If you have followed the major news from Washington these past few months, you have probably heard about our President’s proposal to transition all student loan lending under the Stafford and PLUS loan programs to the William D. Ford Direct Lending program. This will mark a significant change in how schools manage student loans. Many schools have already initiated this process and many more are planning on transitioning before the 2010-2011 academic year.

With all change comes some difficulties, but after hearing directly from the US Secretary of Education Arne Duncan, this transition will ensure student access to Stafford and PLUS loans into the future and allow all students to continue to progress towards your educational, career, and life goals.

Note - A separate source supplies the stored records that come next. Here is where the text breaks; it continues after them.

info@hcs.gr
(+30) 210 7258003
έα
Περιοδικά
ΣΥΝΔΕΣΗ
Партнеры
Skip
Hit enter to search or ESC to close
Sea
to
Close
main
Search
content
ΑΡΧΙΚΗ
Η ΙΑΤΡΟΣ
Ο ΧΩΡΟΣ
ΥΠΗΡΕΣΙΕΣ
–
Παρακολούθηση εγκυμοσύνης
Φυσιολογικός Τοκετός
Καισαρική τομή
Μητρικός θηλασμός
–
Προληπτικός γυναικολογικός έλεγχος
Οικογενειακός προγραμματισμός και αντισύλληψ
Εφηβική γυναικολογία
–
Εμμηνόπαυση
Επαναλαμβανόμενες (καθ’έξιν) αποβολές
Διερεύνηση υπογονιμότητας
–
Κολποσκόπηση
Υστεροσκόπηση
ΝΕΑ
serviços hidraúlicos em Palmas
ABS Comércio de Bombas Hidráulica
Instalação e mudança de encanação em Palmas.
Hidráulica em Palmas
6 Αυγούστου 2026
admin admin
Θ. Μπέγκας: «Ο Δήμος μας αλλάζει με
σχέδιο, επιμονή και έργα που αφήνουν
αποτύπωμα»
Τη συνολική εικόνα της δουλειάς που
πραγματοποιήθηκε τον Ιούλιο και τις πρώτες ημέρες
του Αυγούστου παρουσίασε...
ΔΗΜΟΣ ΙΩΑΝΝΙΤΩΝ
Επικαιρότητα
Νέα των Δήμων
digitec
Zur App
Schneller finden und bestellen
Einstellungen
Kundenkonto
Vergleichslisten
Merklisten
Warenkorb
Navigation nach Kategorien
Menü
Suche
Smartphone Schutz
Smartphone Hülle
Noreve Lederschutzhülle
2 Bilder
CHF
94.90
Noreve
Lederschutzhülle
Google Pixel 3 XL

This will mean however, that the Federal Family of Education lenders (FFEL) program will cease to exist. For many, this is cause for alarm. The FFEL program has been around for over 20 years and has served in the best interest of students during that time.

What can you do? If you have questions about this pending legislation or how it will affect you, contact your prospective schools. Ask which Stafford loan program they operate under! See what their views are on the issues! If you still have questions, contact your congressman! Contact your senator! Much of this legislation has already passed, but there are many sides to the same issue. Information is king!

The largest forest fire…

starts with the smallest flame!

A journey of a thousand miles starts with the first step.

Faith like a mustard seed can move mighty mountains.

You have probably heard all these sayings before, but I bet you have never applied them to your financial aid! When you implement your one task per day strategy to your financial aid, you inevitably see progress towards your goal. if your goal is to win one scholarship, then completing your application is a huge step towards that one goal. If your goal is completely free tuition, then completing the FAFSA is a huge step towards your goal.

Remember that no task is too big when it is broken into bite size pieces.